Bear in mind the Scrum values help teams to build and embrace the agile mindset. It’s the responsibility of the Scrum Master to ensure that everyone is adhering to these values, thereby ensuring a better product release and an overall reinforcement of Scrum methodology.
What Are the Six Scrum Principles?
Scrum has six principles necessary for successfully applying the Scrum framework. Each one must be used, without exception. Accept no substitutes. Team members must keep the principles intact because they help to create and maintain confidence in the Scrum framework while meeting the project’s goals and objectives.
The six principles are:
- Empirical Process Control. Scrum’s core philosophy rests on the foundation of three main ideas: transparency, inspection, and adaptation. Rather than relying on a detailed, upfront plan, Scrum decisions are based on experimentation and observation.
- Self-Organization. Scrum team members produce more when they self-organize, as opposed to being micromanaged and led by the nose. An independent Scrum team means a better buy-in and a shared ownership. This principle fosters a creative and innovative environment that promotes growth.
- Collaboration. The collaboration principle revolves around three core dimensions: awareness, articulation, and appropriation. This principle also defines project management as a shared value-creation process that relies on teams working together and interacting to produce the best results.
- Value-Based Prioritization. The Scrum team must prioritize tasks based on their importance and value to both the end-users and company goals. This prioritization is a continually evolving process that starts at the beginning of the project and continues until its successful completion.
- Time-Boxing. Time is a finite, precious resource. The time-boxing principle schedules and allocates particular amounts of time for the different activities. Time allocation helps manage the planning and execution of the project more effectively. Scrum’s time-boxed elements include
- Sprints: (work-related release cycles 2-4 weeks long)
- Sprint planning meetings: (1-2 hours for task determination)
- Daily standup meetings: (about 15 minutes long for task discussion and monitoring)
- Sprint review meetings: (a 1–2-hour evaluation of tasks and release cycles)
- Iterative Development. Scrum project requirements are always evolving and changing, requiring constant adjustment and revision. This principle emphasizes how to manage these changes more productively and effectively, resulting in products that better serve the customer’s needs. Consequently, the software development activities in the Scrum framework must be repeated, revisited, and reworked.
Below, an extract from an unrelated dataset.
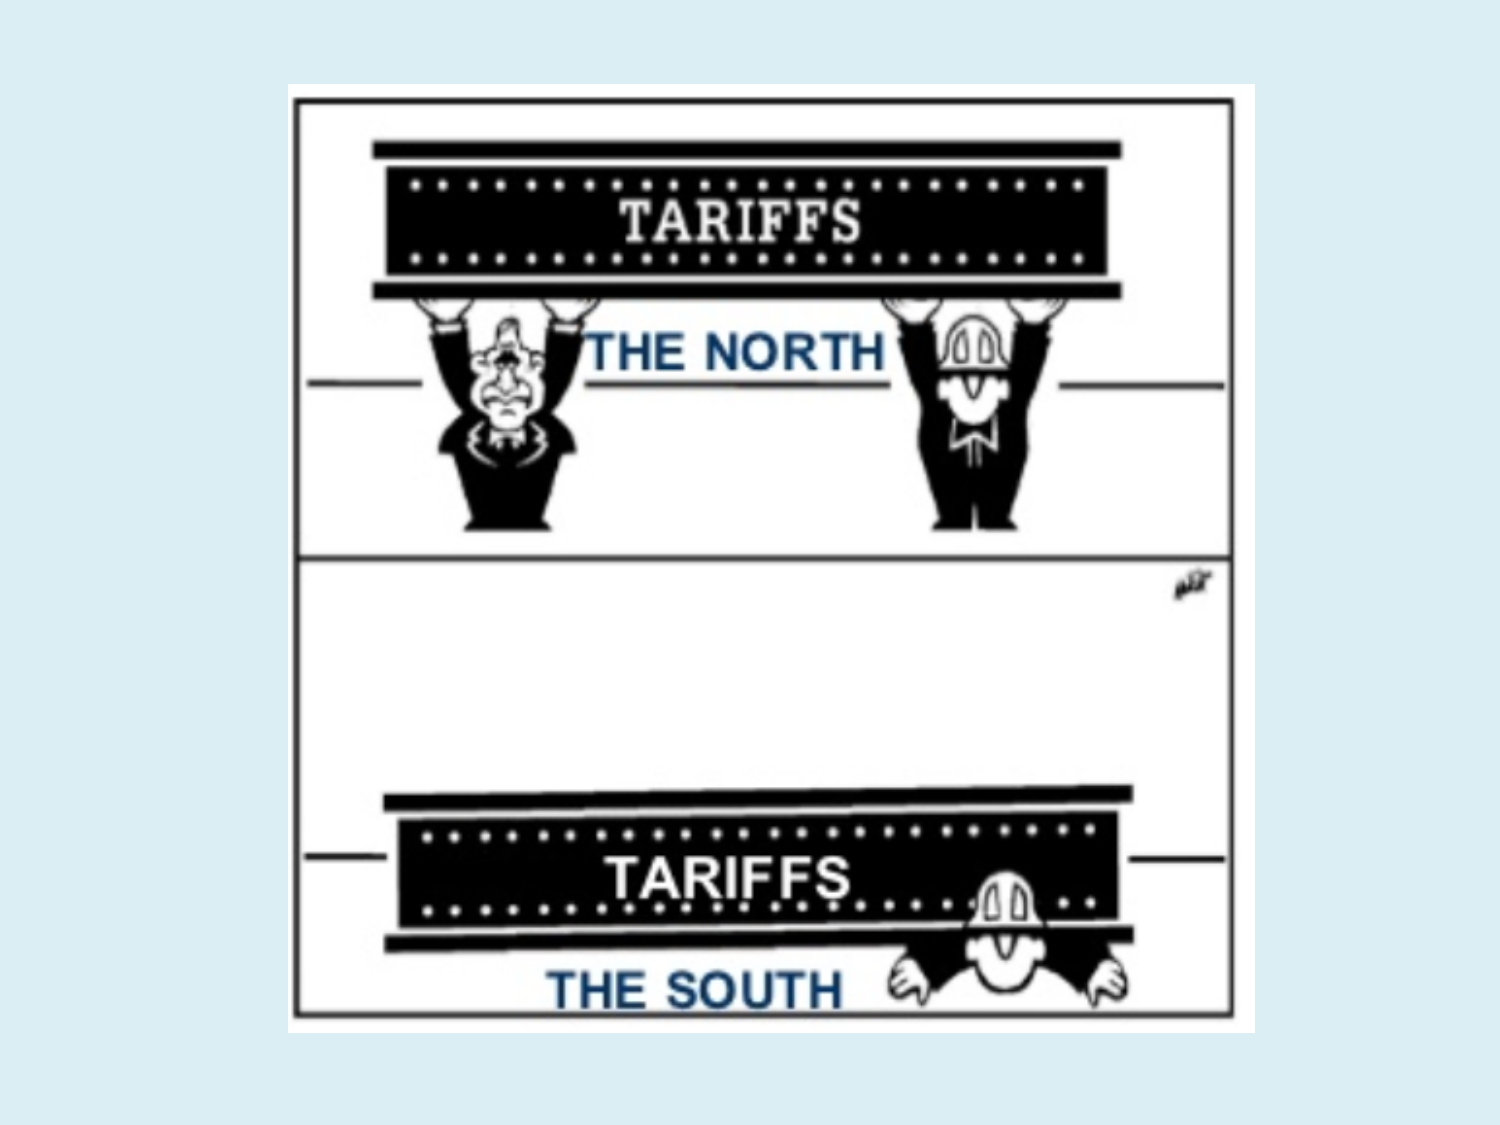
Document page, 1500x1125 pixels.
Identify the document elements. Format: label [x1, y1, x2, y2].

This chart, courtesy of Scrumstudy.com, illustrates the six Scrum principles in a clear, easy to read format.
How to Apply These Concepts Immediately
The more you learn about Scrum values and principles, the clearer it becomes that any organization wishing to implement it must be “all in” and not do things piecemeal or halfway.
With that in mind, the best way to quickly apply these concepts to your organization is for your team to familiarize itself with Scrum. Since you’re reading this article, you’re already well on your way! Once you understand Scrum values and principles, adopt the framework for your workplace’s benefit. If you’re aware of an upcoming software project, for example, then plan ahead by learning about Scrum and getting the framework in place before the actual work begins.
Everyone must be committed to the Scrum team, and the entire team must be committed to following the whole procedure. Scrum’s values and principles are hardly unique to today’s workplace. Still, it’s bringing together these elements and turning them into a workable Scrum that sets it apart from merely telling everyone, “Okay, from now on, we’re going to resolve to communicate better.” This methodology isn’t a salad bar or buffet table; you don’t pick and choose which values and principles you want to incorporate.